▶ _Work to complete_: Copy the listing lines from the one containing "konserwacja oraz digitalizacja" through the end of the listing, inclusive, and swap "Muzeum Warszawy" for "Muzeum Historyczne" while keeping everything else the same.

▶ _Data shown_:
%%
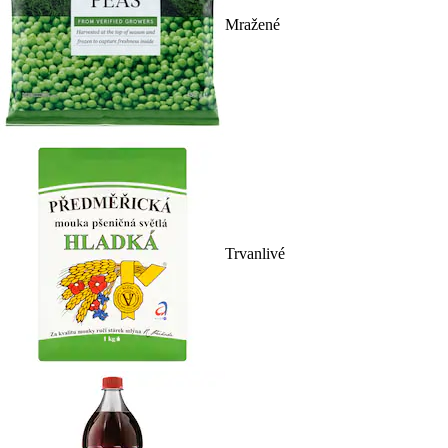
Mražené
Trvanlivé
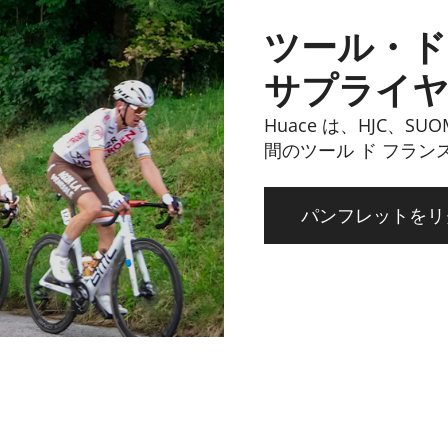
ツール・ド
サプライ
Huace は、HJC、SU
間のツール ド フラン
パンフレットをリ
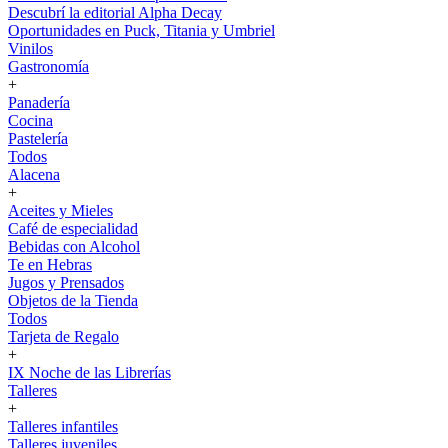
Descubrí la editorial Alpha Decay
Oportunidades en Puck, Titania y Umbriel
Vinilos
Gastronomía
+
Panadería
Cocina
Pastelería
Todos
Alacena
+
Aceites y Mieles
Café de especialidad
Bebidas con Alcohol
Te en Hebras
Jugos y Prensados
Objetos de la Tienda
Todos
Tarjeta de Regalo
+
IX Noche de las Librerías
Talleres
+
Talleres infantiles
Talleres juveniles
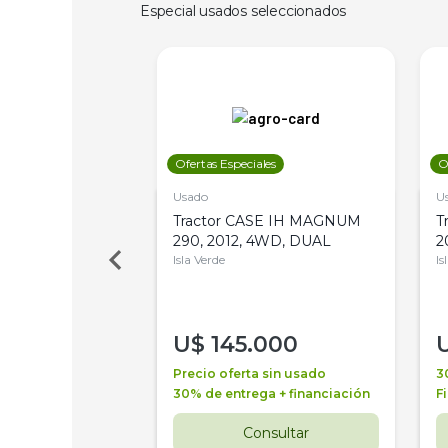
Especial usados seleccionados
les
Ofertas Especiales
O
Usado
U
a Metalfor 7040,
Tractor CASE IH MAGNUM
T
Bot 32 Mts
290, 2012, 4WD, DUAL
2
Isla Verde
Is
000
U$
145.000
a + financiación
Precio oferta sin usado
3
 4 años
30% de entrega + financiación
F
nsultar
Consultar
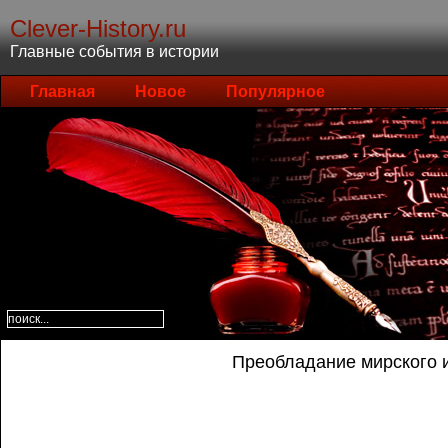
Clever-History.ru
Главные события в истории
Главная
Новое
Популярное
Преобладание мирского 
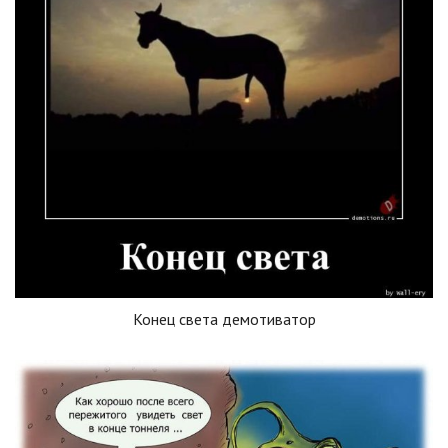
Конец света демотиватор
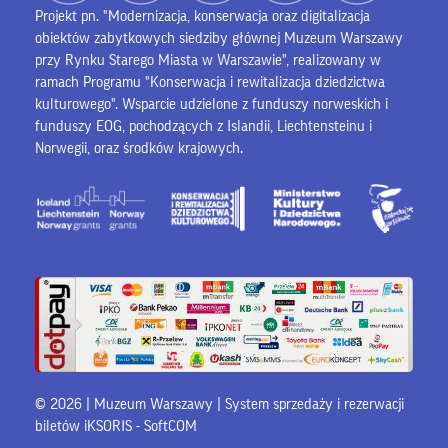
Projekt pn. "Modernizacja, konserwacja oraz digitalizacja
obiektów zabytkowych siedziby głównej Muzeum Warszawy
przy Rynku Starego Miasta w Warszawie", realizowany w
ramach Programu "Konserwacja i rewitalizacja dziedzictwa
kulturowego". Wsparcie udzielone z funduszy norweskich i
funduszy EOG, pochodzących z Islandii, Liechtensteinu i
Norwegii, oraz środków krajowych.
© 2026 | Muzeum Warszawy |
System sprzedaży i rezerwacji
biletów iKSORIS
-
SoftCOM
%%
▶ _Solved exercise_:
Projekt pn. "Modernizacja, konserwacja oraz digitalizacja
obiektów zabytkowych siedziby głównej Muzeum Historyczne
przy Rynku Starego Miasta w Warszawie", realizowany w
ramach Programu "Konserwacja i rewitalizacja dziedzictwa
kulturowego". Wsparcie udzielone z funduszy norweskich i
funduszy EOG, pochodzących z Islandii, Liechtensteinu i
Norwegii, oraz środków krajowych.
© 2026 | Muzeum Historyczne |
System sprzedaży i rezerwacji
biletów iKSORIS
-
SoftCOM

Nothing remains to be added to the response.